Buddhist Monastery Life in Myanmar

Throughout my trip in Myanmar, the colors of red and gold were a constant theme. The dark oxblood red of the monks’ robes accompanied my days from dusk ’til dawn. In the early mornings, the monks lined up in front of the monasteries, starting their way to collect the alms. In city places like Yangon, mostly bills of 50 to 500 kyats, in rural places, like in the monastery pictured below, the locals rather offered rice or curries. In every place I visited I did not cross a street without catching sight of the familiar dark red. The same applies to the color of gold. Even in the smallest village there was a little shrine boasting a golden statue of Buddha, along the road when on the bus, one spotted little temples or shrines with golden “htis” on every other hill, let alone all the bigger temples and Buddha statues around the country. In the evenings, when the novices had finished their tedious studies of Buddha’s scriptures, you caught them playing soccer or watching a movie.

These first images are from a brief visit to a monastery in Kalaw. A few monks were still studying in class and were chanting a few prayers which created a serene atmosphere enlighted by the warm evening sun.


From Kalaw, I started a two-day trek covering the distance to Inle Lake by foot. Within this trek, we spent a night at a small rural monastery, possibly my favorite experience from the whole trip. I will report on the trek, the agency and the logistics in a different post, I just wanted to share my experience and thoughts about the night at the monastery here.

This monastery was rather a poor place in the Shan mountains. Most novices were between seven and 14 years of age, coming from the little villages around the hills. Most families send in their boys for educational reasons, within the monastery, food and education is provided to the novices. A 21-year-old monk was looking after all the little boys, teaching them about the Buddhist scriptures and faith.

Since the monks had very little at this monastery, the boys got creative with their toys. Also, they rejoiced in a game of soccer, a universal sport.

We spent the night in the common room of the monastery, most probably the most horrible night of all my trip since a fellow trekker was snoring so badly that even with earplugs, I didn’t catch much sleep. However, being woken up by the sound of the tiny feet tipping over the wooden floors, was well worth the experience.

Furthermore, in the late evening, three French fellow trekkers and me sat on the veranda with the head monk talking about buddhist faith, the future of this monastery and also the future of buddhism in this fast changing country. He sat, enveloped in his deep dark robes, on the bench opposite me, his face half covered by his robes, half illuminated by the light of a candle. Needless to say, a photograph of this scene would have been a prime picture, but would have completely ruinated the atmosphere. So I sat, listening to his calm voice, looking at his face, with the flickers of light touching it, whenever the wind challenged the candle’s flame. I tried to engrave the picture into my mind.

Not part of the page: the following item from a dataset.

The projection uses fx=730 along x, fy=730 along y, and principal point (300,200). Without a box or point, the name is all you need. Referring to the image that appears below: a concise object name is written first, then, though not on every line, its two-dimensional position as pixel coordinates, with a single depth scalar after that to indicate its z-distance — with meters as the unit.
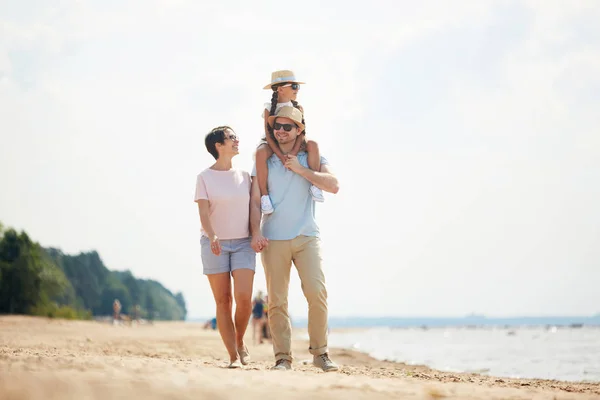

It was one of the most special moments throughout my travels.


The next morning, when the tiny feet of the boys started to pace the floor, I got up to watch them perform their early morning tasks. By 6:00 a.m. the first villagers came in with their offerings of rice, vegetables and curry, providing for the food of all the monks. They came in and sat with the head monk, having a cup of tea and then left again to go back to their fields, but not without offering their prayers to Buddha. I learned that there is a specific schedule which village is responsible for providing the food at what date.

A few of the novices were responsible for setting the dishes and distributing the food offered by the villagers, while the others were on duty with cleaning and other household tasks. I sat among them, with a cup of tea the head monk had offered me, and enjoyed the busy early morning atmosphere. All the other trekkers were still sleeping, the boys didn’t pay me any attention, only the head monk asked me a few questions in broken English. It felt so special  and humbling to just be there, not disturbing but just watching them go about their every-day life. The light was a little difficult and I didn’t want to disturb them with my camera too much so the pictures are a little blurred but I included them anyway since I love them so much.


Villagers coming in with their hand-made bamboo baskets, offering the freshly cooked food (so they got up at about 4:00 a.m. on their day of duty) in the typical metal boxes that are also found in other parts of Asia (remember the Indian film ‘Lunch box’?).


When everything was set, one of the older boys rang a bell and the others stormed in for their early morning prayers. They sat and chanted – one of the older boys with a rough and broken voice, announcing the beginning of his adolescence.

They then sat down for their breakfast. Within the guidelines of Buddha for life at a monastery, monks only eat twice per day to allow for better studying and better concentration. So the monks only have a hearty breakfast at 6:00 a.m. and then lunch around 11:00 a.m. The afternoon is spent studying Buddha’s scriptures and no food or other terrestrial desires should interfere with the holy concentration achieved in meditation.

These early morning hours were definitely one of my favorite moments throughout the whole trip. They testified the essence of this country, the deep Buddhist faith, their humility and their openness towards us travelers in allowing us to be a part of it.